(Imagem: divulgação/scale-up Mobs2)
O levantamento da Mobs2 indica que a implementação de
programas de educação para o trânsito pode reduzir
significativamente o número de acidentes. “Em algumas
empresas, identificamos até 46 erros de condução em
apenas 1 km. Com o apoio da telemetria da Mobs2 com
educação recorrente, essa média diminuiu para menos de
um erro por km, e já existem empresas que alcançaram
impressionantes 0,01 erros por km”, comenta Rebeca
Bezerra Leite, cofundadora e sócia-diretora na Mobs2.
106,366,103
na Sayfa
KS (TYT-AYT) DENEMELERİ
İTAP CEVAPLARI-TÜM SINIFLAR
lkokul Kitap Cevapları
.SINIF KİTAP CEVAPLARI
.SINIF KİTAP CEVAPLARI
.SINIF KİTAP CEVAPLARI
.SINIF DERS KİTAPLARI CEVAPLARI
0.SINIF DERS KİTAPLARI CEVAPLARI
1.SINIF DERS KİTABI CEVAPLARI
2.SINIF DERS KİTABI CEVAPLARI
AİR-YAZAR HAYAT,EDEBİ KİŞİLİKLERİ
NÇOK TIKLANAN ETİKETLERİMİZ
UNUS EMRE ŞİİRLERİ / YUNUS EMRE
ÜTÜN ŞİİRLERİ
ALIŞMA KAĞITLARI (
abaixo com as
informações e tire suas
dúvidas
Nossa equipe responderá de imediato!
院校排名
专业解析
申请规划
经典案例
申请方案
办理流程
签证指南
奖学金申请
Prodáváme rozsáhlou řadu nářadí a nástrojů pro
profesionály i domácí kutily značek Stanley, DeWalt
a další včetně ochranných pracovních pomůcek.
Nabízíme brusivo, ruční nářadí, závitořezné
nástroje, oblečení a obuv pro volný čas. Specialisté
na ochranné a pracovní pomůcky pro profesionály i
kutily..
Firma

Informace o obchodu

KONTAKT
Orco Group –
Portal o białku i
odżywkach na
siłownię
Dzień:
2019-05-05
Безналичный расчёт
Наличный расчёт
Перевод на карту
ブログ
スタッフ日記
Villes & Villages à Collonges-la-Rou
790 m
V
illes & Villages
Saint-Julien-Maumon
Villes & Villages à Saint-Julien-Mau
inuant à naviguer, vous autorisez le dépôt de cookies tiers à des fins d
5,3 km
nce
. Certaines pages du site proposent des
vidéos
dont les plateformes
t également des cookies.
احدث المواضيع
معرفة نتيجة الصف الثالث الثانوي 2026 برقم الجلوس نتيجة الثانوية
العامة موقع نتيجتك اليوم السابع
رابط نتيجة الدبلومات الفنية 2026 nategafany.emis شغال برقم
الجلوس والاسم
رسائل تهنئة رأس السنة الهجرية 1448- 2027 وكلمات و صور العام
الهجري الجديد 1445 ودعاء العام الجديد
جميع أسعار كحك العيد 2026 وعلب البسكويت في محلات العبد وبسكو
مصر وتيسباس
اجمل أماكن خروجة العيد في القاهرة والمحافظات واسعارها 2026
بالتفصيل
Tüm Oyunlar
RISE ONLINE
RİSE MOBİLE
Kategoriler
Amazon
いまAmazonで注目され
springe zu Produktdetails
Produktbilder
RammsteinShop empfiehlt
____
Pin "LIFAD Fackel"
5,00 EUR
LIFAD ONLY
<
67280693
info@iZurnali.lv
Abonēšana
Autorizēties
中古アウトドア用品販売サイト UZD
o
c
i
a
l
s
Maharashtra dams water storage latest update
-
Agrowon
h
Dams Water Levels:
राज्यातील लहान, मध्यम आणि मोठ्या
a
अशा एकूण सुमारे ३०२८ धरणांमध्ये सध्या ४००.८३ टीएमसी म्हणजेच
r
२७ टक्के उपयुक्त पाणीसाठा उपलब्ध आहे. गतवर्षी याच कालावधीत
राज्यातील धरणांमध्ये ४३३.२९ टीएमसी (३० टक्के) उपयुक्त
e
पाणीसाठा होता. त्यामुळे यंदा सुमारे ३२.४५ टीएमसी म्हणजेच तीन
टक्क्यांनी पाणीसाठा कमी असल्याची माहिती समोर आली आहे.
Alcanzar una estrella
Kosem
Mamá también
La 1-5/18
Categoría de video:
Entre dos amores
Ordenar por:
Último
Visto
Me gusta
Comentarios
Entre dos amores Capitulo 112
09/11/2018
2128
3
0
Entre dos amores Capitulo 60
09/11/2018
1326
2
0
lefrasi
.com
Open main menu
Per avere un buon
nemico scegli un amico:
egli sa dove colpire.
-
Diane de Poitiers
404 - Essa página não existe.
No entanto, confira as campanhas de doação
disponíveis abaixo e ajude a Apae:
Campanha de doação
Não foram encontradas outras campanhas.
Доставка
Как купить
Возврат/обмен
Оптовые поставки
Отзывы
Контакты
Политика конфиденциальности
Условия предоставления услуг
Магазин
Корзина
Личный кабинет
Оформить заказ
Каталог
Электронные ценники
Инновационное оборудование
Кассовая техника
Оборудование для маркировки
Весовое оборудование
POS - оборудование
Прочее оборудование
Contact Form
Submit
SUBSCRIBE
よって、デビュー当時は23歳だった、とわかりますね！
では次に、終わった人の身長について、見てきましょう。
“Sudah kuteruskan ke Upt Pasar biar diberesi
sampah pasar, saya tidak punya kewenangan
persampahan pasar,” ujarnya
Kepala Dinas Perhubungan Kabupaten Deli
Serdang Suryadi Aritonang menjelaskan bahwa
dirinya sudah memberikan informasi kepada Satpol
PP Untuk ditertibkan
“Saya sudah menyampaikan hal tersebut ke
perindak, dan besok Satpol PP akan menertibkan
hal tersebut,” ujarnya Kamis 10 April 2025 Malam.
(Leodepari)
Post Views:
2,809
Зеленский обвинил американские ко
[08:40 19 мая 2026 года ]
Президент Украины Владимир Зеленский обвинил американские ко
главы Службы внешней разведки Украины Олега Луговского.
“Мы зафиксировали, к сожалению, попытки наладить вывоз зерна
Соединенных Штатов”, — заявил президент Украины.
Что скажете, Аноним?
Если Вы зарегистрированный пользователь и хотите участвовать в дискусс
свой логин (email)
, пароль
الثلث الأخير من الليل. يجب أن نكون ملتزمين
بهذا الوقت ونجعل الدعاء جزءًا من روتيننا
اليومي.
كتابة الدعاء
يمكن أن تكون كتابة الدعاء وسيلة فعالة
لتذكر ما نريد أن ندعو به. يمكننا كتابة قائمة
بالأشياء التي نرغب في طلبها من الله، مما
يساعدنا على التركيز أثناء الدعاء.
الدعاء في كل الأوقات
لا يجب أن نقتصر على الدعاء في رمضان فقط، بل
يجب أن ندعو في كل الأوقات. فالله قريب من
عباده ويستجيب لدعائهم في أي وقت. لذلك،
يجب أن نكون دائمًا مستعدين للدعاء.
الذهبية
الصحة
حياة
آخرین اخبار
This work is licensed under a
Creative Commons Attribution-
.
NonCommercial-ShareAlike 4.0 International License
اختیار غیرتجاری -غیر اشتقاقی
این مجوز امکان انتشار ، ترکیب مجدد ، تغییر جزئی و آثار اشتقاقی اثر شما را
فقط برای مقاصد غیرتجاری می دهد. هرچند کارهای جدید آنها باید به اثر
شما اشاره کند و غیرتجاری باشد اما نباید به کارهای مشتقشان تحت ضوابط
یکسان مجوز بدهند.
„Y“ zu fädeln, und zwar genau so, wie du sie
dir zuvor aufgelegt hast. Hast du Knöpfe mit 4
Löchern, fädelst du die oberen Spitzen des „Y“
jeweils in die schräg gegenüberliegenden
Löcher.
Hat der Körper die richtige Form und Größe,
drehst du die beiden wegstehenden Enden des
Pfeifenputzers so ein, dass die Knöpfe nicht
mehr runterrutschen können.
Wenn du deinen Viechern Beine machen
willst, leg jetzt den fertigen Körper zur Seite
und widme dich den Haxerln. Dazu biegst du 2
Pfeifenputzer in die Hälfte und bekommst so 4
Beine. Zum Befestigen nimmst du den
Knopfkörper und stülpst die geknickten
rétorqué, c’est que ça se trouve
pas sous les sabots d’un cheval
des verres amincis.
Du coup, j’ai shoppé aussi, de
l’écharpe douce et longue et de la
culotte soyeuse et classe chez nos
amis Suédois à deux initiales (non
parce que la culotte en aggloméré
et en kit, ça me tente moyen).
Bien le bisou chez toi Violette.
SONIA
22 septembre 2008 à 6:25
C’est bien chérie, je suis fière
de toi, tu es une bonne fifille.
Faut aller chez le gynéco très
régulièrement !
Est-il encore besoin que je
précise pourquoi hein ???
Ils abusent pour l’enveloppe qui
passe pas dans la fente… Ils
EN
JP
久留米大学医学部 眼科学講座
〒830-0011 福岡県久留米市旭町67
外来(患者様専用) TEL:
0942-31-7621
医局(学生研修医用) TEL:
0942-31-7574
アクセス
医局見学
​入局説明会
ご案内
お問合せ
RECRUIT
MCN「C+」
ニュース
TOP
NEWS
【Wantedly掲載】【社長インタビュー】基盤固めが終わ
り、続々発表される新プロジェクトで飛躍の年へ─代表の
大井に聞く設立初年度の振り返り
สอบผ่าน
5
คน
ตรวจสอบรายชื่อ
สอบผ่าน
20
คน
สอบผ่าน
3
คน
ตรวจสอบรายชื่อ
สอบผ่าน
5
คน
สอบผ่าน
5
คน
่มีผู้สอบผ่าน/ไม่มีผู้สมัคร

********

> [PROBLEM]: Update the entries from the very start through the line containing "inuant à naviguer, vous", putting "Mobs3" wherever "Mobs2" appears and changing nothing else.

> [OUTPUT FOR THIS TASK]:
(Imagem: divulgação/scale-up Mobs3)
O levantamento da Mobs3 indica que a implementação de
programas de educação para o trânsito pode reduzir
significativamente o número de acidentes. “Em algumas
empresas, identificamos até 46 erros de condução em
apenas 1 km. Com o apoio da telemetria da Mobs3 com
educação recorrente, essa média diminuiu para menos de
um erro por km, e já existem empresas que alcançaram
impressionantes 0,01 erros por km”, comenta Rebeca
Bezerra Leite, cofundadora e sócia-diretora na Mobs3.
106,366,103
na Sayfa
KS (TYT-AYT) DENEMELERİ
İTAP CEVAPLARI-TÜM SINIFLAR
lkokul Kitap Cevapları
.SINIF KİTAP CEVAPLARI
.SINIF KİTAP CEVAPLARI
.SINIF KİTAP CEVAPLARI
.SINIF DERS KİTAPLARI CEVAPLARI
0.SINIF DERS KİTAPLARI CEVAPLARI
1.SINIF DERS KİTABI CEVAPLARI
2.SINIF DERS KİTABI CEVAPLARI
AİR-YAZAR HAYAT,EDEBİ KİŞİLİKLERİ
NÇOK TIKLANAN ETİKETLERİMİZ
UNUS EMRE ŞİİRLERİ / YUNUS EMRE
ÜTÜN ŞİİRLERİ
ALIŞMA KAĞITLARI (
abaixo com as
informações e tire suas
dúvidas
Nossa equipe responderá de imediato!
院校排名
专业解析
申请规划
经典案例
申请方案
办理流程
签证指南
奖学金申请
Prodáváme rozsáhlou řadu nářadí a nástrojů pro
profesionály i domácí kutily značek Stanley, DeWalt
a další včetně ochranných pracovních pomůcek.
Nabízíme brusivo, ruční nářadí, závitořezné
nástroje, oblečení a obuv pro volný čas. Specialisté
na ochranné a pracovní pomůcky pro profesionály i
kutily..
Firma

Informace o obchodu

KONTAKT
Orco Group –
Portal o białku i
odżywkach na
siłownię
Dzień:
2019-05-05
Безналичный расчёт
Наличный расчёт
Перевод на карту
ブログ
スタッフ日記
Villes & Villages à Collonges-la-Rou
790 m
V
illes & Villages
Saint-Julien-Maumon
Villes & Villages à Saint-Julien-Mau
inuant à naviguer, vous autorisez le dépôt de cookies tiers à des fins d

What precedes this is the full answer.